Anda tahu Kopi Toraja ? Mungkin sebagian tahu, dan sebagian lagi belum tahu. Kopi Toraja adalah salah satu kopi arabika berkualitas tinggi di Indonesia yang diproduksi oleh petani kopi di Kabupaten Toraja, Sulawesi Selatan, atau khususnya di Kecamatan Denpina, Kapala Pitu, Rindingallo, Buntu Pepasan, Baruppu', Sesean Suleara. Daerah-daerah tersebut berada di ketinggian sekitar 900 mdpl sehingga sangat cocok untuk budidaya kopi Arabika. Jadi, tidak heran kalau kopi arabika yang dihasilkan memiliki cita rasa dan kualitas tinggi dan berhasil menembus rekor harga kopi, 45 U$ per kg, pada lelang kopi di Surabaya (www.kabar-toraja.com [30/11/2013]).

Gambar di atas adalah sebuah screen shoot dari website Key Coffee Inc (Jepang) yang isinya kurang lebih mengatakan bahwa ‘Kopi Toraja, yang telah dikenal sebagai sebuah masterpiece di dunia, sekarang sudah tersedia dalam label KEY COFFEE’. Septiono (2009) mengatakan bahwa Corporation dari Jepang tersebut mendaftarkan Merek “Toarco Toraja” dengan nomor pendaftaran 75884722. Merek tersebut selain menampilkan kata “Toraja” juga rumah adat Toraja sebagai latar merk.

Lalu apa akibatnya bagi Kopi Toraja ? Sebagai komoditas ekspor, tentunya Kopi Toraja dijual secara internasional ke berbagai negara di dunia. Namun hal ini tidak bisa dilakukan di Jepang, karena kata “Toraja” sudah lebih dulu dipakai sebagai merk dagang di sana. Sehingga, apabila tetap ingin menjual Kopi Toraja di Jepang, maka tidak boleh menggunakan nama yang mengandung kata “Toraja”. Tentunya hal ini bukan hal sepele. Petani kopi di Kabupaten Toraja pasti memiliki kebanggaan yang tinggi pada produk kopi yang dihasilkannya, dan akan lebih bangga jika konsumen tahu nama daerah asal tempat kopi tersebut diproduksi. Istilah gampangnya, Kopi Toraja menjadi identitas diri petani kopi di sana.

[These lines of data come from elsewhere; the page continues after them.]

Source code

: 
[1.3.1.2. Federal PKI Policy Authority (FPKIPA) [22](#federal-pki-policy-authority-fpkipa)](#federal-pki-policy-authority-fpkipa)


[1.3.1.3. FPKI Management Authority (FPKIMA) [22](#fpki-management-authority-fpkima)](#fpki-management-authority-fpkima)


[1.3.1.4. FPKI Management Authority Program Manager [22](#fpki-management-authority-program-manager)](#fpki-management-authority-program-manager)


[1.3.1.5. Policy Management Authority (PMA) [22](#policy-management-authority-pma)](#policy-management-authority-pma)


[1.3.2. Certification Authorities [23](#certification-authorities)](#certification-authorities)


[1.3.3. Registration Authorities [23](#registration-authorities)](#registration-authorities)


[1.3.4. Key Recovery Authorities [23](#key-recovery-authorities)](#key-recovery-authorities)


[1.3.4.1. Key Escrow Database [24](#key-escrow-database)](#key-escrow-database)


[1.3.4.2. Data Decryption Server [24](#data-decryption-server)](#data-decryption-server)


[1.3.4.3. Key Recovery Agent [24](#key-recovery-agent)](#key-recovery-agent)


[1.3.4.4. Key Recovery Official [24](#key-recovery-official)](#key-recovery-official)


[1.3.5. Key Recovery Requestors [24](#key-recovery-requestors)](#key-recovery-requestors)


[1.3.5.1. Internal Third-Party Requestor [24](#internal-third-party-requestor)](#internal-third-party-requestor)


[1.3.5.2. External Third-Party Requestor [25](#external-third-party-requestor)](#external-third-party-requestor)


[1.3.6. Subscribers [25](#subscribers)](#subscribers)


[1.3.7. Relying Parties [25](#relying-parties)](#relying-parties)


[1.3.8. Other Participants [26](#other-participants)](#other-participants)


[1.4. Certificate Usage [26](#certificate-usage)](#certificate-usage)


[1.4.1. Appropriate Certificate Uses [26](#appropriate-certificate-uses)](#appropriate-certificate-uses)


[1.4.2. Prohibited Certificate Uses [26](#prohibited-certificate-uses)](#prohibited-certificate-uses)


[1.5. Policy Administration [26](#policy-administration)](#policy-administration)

Seperti yang saya sebutkan sebelumnya bahwa Kopi Toraja hanya salah satu dari banyak kopi berkualitas, baik arabika atau pun robusta, yang ada di Indonesia, di mana sebagian di antaranya sudah diakui kualitas di pasar internasional. Sebut saja Kopi Arabika Gayo (Aceh), Kopi Arabika Kintamani (Bali), Kopi Arabika Wamena (Papua), Kopi Arabika Jawa Ijen-Raung (Bondowoso, Jawa Timur) dan lain sebagainya. Sebagai orang Indonesia, kita tidak boleh membiarkan produk unggulan Indonesia (khususnya kopi) dan nama daerah asalnya diklaim oleh negara lain, seperti kasus Kopi Toraja di atas. Hal tersebut terjadi karena Kopi Toraja belum dilindungi secara hukum di Indonesia.

13933393961659270531
13933393961659270531
Source : myindonesiacoffee.blogspot.com

Lalu bagaimana solusinya ? Bagaimana cara melindungi produk unggulan Indonesia dengan payung hukum yang diakui secara internasional ? Jawabannya adalah dengan perlindungan Indikasi Geografis (IG). Dalam Peraturan Pemerintah (PP) No. 51 Tahun 2007 Tentang Indikasi Geografis, dijelaskan tentang definisi IG, yaitu “sebuah tAnda yang menunjukkan daerah asal suatu barang, yang karena faktor lingkungan geografis termasuk faktor alam, faktor manusia, atau kombinasi dari kedua faktor tersebut, memberikan ciri dak kualitas spesifik pada barang yang dihasilkan”. Di Indonesia, IG diatur dalam PP No. 51 Tahun 2007, sedangkan dalam tingkat internasional, IG diatur, salah satunya yang paling terkenal, dalam TRIPs Agreement Pasal 22 sampai dengan Pasal 24. Di Indonesia, lembaga pemerintahan yang mengelola perlindungan IG adalah Direktorat Jenderal Hak Kekayaan Intelektual (Dirjen HKI) Kementrian Hukum dan HAM RI.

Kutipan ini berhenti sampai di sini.